È una tesi a mio parere infondata, che nasce da un passaggio di un’informativa del 1929, inviata da Silone a Bellone, in cui a un certo punto si dice: “Al punto in cui sono nella mia formazione morale e intellettuale mi è fisicamente impossibile rimanere con lei negli stessi rapporti di 10 anni fa”. Nel mio libro interpreto in altro modo la frase, confrontandola con un analogo brano della lettera del 1930 a Bellone, lettera in cui, è bene sottolinearlo, dopo dieci anni di presunta relazione sentimentale, Silone darebbe ancora del Lei al suo interlocutore…

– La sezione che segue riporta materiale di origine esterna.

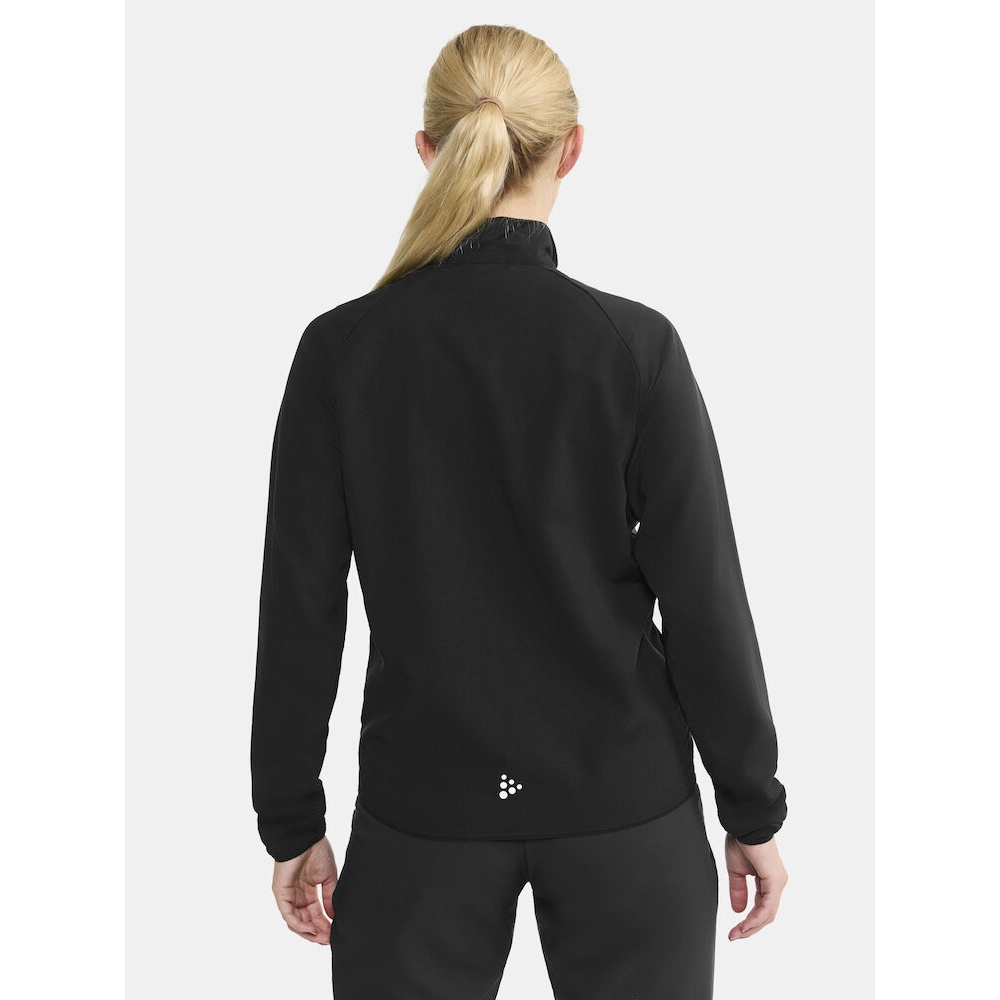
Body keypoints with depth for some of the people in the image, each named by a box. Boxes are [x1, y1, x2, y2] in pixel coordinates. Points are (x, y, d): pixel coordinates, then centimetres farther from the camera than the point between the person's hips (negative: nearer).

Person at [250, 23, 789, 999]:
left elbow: (300, 611, -5)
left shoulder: (341, 349, -8)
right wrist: (752, 811, 3)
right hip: (623, 805, 0)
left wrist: (292, 825, 6)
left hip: (426, 813, 1)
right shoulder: (633, 344, -12)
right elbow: (705, 600, -9)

Su Fontamara sono stati scritti fiumi d’inchiostro, eppure, come dimostra il suo libro e altri studi recenti, continuano a emergere documenti straordinari legati al libro e alla sua ricezione …

Ciò si spiega da un lato con la personalità del suo autore, al centro della grande Storia del Novecento, e dall’altro con l’originalità della sua operazione letteraria. Sulla base di documenti inediti che si trovano negli Stati Uniti, in Svizzera e in Italia, ho cercato di raccontare nel mio libro come Fontamara, malgrado le censure, continuasse a essere letto. In Italia, ad esempio, il libro circolò in forma di ritraduzione dall’edizione francese o di radiodramma, attraverso i microfoni della BBC che trasmetteva clandestinamente anche in Italia.

Silone è stato scrittore di fama mondiale eppure oggi sembra un po’ dimenticato dal grande pubblico italofono che preferisce leggere altri autori classici del Novecento. È davvero così o è un’impressione sbagliata?

Probabilmente Silone risente ancora della sfavorevole ricezione riservata alle sue opere dalla critica italiana del dopoguerra. È vero, però, che oggi i suoi primi romanzi, soprattutto Fontamara, godono di un certo favore presso il grande pubblico e sono continuamente ristampati.